Consider this: Why is it that people only excuse their bad behavior on mental illness, but never their good. Whenever they help a little old lady across the street, or give money to a poor neighbor to help with rent, that always gets chalked up to their own moral goodness.
It’s only when they kill, or steal, or lie, or commit suicide that people start talking about it being something quite apart from their nature, over which they had absolutely no control, that MADE them do such a thing (against their will of course!).
Do you see what that reveals about our presuppositions about human nature? It demonstrates that most people believe (quite contrary to what the Scripture teaches) that humans are innately good, and that their moral badness is best explained by forces that are far beyond their control.
I am NOT saying that there is no such thing as a genuine mental illness, or that a genuine mental illness cannot impact and affect behavior. It can and does. However, we are so averse to ever blaming, or judging, or condemning, that we resort to excusing, even when the logic doesn’t really work. We just don’t like to think that people we love are truly selfish at the core of their being. Some would always rather view them as sick.
Anna Russell wrote these poignant words:
I went to my psychiatrist to be psychoanalyzed
To find out why I killed the cat and blackened my husband’s eyes.

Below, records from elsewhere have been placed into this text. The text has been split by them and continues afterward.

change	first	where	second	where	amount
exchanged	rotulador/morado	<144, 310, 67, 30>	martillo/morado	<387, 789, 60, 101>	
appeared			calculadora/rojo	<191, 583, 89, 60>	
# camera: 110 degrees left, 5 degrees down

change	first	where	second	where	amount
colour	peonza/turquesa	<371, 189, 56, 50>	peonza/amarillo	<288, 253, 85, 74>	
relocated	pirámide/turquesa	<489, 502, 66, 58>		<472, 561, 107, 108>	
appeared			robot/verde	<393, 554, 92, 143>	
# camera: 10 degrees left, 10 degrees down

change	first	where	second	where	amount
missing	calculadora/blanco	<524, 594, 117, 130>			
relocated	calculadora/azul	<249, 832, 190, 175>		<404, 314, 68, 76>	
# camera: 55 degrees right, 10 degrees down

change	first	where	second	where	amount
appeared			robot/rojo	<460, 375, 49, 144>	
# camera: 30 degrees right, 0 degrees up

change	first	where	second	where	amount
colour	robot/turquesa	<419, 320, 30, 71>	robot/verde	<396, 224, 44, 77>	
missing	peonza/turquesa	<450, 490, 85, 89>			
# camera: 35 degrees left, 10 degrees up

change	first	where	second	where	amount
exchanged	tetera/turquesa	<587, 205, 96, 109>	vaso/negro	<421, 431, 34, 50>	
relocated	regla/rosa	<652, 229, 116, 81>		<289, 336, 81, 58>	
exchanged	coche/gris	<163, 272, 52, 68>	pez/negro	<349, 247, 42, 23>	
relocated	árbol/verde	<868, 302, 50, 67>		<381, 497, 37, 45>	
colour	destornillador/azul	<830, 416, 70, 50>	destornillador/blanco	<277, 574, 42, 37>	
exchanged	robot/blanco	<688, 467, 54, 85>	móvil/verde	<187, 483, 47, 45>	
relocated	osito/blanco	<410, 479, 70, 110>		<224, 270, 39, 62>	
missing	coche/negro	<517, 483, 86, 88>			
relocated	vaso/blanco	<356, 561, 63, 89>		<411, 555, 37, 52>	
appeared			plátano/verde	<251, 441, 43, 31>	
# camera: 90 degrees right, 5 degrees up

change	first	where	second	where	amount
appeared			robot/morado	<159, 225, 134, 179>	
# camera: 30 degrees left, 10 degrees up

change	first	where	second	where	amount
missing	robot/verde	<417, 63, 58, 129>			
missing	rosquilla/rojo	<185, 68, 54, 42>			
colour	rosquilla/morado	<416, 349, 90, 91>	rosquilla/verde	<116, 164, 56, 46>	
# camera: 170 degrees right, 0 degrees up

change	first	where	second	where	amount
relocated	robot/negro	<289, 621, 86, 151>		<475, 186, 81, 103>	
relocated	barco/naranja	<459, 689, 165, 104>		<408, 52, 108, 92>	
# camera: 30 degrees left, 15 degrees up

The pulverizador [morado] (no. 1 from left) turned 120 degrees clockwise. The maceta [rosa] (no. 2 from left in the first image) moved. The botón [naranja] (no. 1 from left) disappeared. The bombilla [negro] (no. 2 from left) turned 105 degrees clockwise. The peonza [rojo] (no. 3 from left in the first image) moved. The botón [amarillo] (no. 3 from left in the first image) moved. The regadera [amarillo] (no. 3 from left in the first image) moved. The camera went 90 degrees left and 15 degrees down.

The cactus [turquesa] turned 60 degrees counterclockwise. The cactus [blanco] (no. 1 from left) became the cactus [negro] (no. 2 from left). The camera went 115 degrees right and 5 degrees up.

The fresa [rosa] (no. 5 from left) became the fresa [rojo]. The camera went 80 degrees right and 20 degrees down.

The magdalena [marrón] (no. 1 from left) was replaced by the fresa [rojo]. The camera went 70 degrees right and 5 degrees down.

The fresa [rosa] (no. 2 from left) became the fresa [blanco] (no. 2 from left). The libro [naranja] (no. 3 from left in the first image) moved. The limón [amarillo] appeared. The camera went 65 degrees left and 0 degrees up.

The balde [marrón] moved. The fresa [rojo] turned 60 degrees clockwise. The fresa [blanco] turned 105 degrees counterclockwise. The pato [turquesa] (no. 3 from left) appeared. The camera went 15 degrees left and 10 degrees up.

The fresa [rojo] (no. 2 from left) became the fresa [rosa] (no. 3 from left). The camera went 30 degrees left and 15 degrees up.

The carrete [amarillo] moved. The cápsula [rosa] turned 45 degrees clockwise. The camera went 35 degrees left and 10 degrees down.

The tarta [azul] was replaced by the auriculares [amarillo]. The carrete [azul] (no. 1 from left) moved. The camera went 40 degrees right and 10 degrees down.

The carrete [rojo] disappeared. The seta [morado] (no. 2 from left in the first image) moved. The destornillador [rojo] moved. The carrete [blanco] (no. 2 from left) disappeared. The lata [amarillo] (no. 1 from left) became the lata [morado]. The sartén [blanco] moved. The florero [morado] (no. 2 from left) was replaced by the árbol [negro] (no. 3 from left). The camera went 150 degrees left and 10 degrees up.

He laid me on a downy couch to see what he could find,
And here is what he dredged up from my subconscious mind:
When I was one, my mommy hid my dolly in a trunk,
And so it follows naturally that I am always drunk.
When I was two, I saw my father kiss the maid one day,
And that is why I suffer now from kleptomania.
At three, I had the feeling of ambivalence towards my brothers,
And so it follows naturally I poison all my lovers.
But I am happy; now I’ve learned the lesson this has taught;
That everything I do that’s wrong is someone else’s fault.